Never Again - 20 Years After Genocide in Rwanda
Twenty years ago, the East African nation of Rwanda experienceda genocide that left nearly a million people dead and two million people displaced from their homes. A civil war that began in 1990 led to the 100-day genocide, resulting in more than 100,000 children without parents, a massive spread of HIV and AIDS, and entire villages traumatized by the violence of war. Although forever changed, the people of Rwanda have sought to rebuild their lives, their relationships, and their communities. Now, 20 years later, reconciliation is becoming a more tangible reality as churches and individuals are responding to God’s call on their lives to live compassion.
Here, as we think about how the events in Rwanda have impacted people around the world, we share a reflection from Simon Pierre Rwaramba, pastor of Gisenyi Church of the Nazarene in Rwanda.
As we reflect on his words, we also want to share stories (below) of how local leaders are participating in God’s desire to bring beauty and reconciliation from the ashes of atrocity.
Freedom in Reconciliation: A Rwandan Pastor's Reflection
Rwanda, nicknamed the Land of a Thousand Hills for its fertile, rolling terrain, gained its independence from Belgium in 1962. Though Tutsis and Hutus share the same language, religion, and culture, the division between the two groups was long-standing. The process of colonization forever changed what was once a fluid distinction between Hutus (who were historically farmers) and Tutsis (traditionally herders) into a rigid ethnic separation.

● **What is expected**
Resume the passage on the Rwandan genocide and reconciliation, picking up after its last sentence.

● **Data lines**
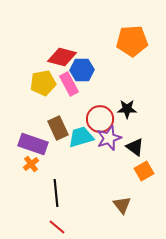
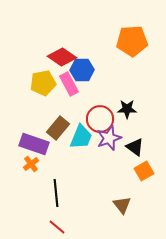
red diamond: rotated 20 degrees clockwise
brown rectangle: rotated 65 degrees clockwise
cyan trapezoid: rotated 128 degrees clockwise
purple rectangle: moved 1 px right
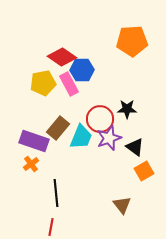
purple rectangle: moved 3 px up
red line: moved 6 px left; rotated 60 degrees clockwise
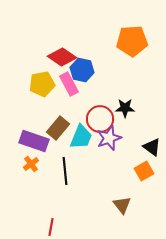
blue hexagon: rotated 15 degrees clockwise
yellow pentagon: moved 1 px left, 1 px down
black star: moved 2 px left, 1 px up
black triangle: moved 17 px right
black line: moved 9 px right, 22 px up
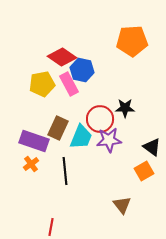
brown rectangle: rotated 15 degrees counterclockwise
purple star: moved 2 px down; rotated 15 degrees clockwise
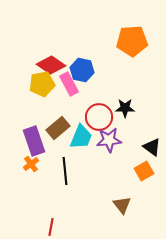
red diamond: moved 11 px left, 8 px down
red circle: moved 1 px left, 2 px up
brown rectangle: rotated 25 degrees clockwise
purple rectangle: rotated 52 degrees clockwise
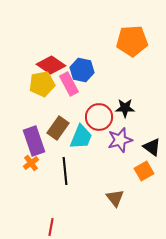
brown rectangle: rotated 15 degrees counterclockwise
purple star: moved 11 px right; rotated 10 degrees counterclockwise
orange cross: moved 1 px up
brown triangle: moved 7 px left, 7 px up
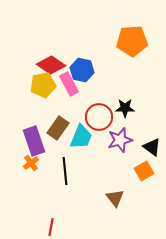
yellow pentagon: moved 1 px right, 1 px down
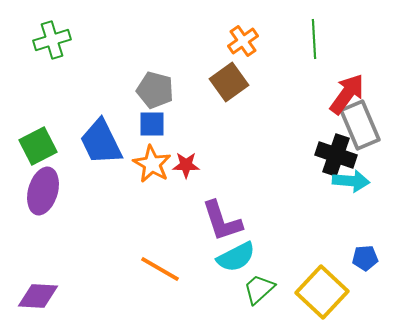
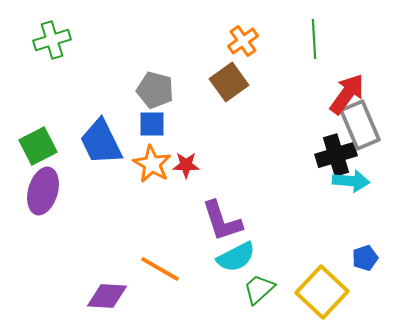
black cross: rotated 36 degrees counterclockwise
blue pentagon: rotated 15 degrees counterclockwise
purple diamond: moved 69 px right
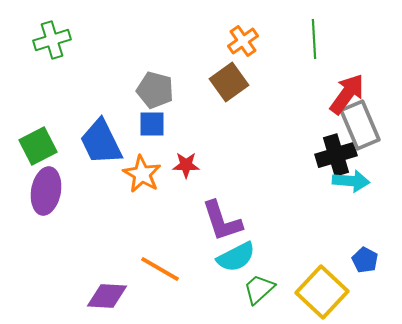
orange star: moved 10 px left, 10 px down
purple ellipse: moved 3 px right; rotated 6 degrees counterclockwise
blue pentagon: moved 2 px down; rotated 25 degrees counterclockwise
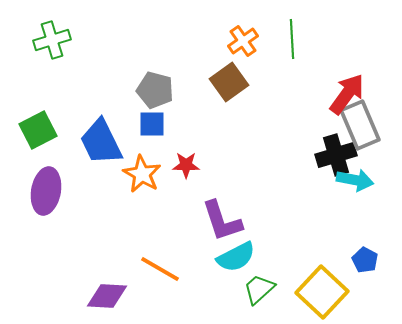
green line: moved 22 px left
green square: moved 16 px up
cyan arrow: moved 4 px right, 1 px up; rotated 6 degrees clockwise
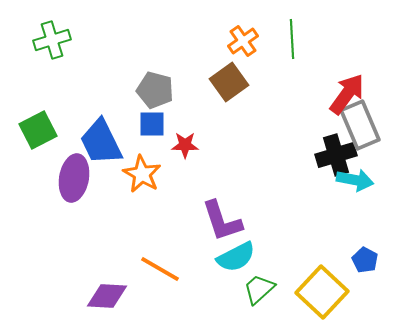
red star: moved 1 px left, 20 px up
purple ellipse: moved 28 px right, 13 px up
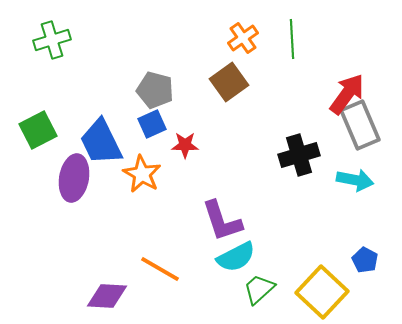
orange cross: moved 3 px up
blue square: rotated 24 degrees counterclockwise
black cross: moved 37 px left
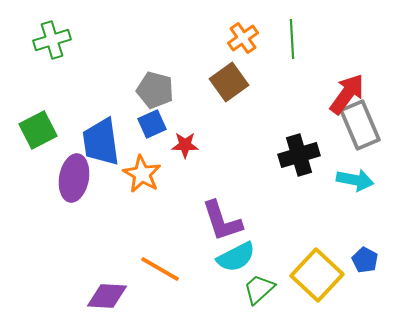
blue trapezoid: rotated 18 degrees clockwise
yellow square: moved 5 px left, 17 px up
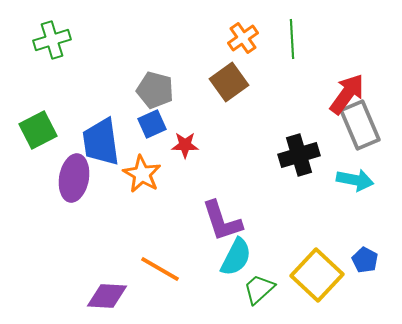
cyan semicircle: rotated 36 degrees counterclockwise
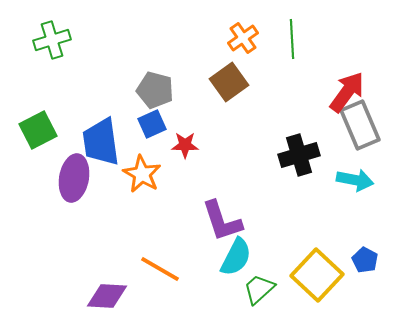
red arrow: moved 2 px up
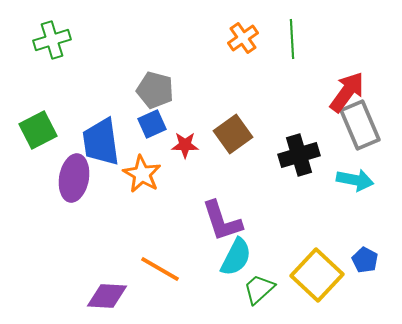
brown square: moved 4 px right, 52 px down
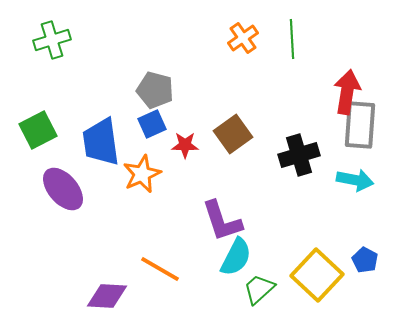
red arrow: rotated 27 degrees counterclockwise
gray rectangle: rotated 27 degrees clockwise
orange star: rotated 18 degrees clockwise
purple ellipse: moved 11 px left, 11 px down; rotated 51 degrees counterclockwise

● **Expected answer**
A significant part of this division was created through the mandatory use of identity cards that indicated race—Hutu (who make up almost 80% of the population), Tutsi (who make up about 15%), or Twa (who make up about 1%). These cards were used during the 1994 genocide to decide the fate of their owners. The Belgians (who originally began the identity card program) considered the Tutsis, who are typically taller and lighter-skinned, more European and, therefore, superior to the Hutus. For this reason, during their colonization of Rwanda, they placed the Tutsis in charge of the colonial administration and gave them certain privileges. These policies created a sense of resentment among Hutus.
On 6 April 1994, the murder of the presidents of Rwanda and Burundi and the head of the Joint Chiefs of Staff of Rwanda sparked the beginning of genocide in the midst of an ongoing civil war. In 100 days, nearly one million Tutsis and moderate Hutus were killed by their extremist neighbors.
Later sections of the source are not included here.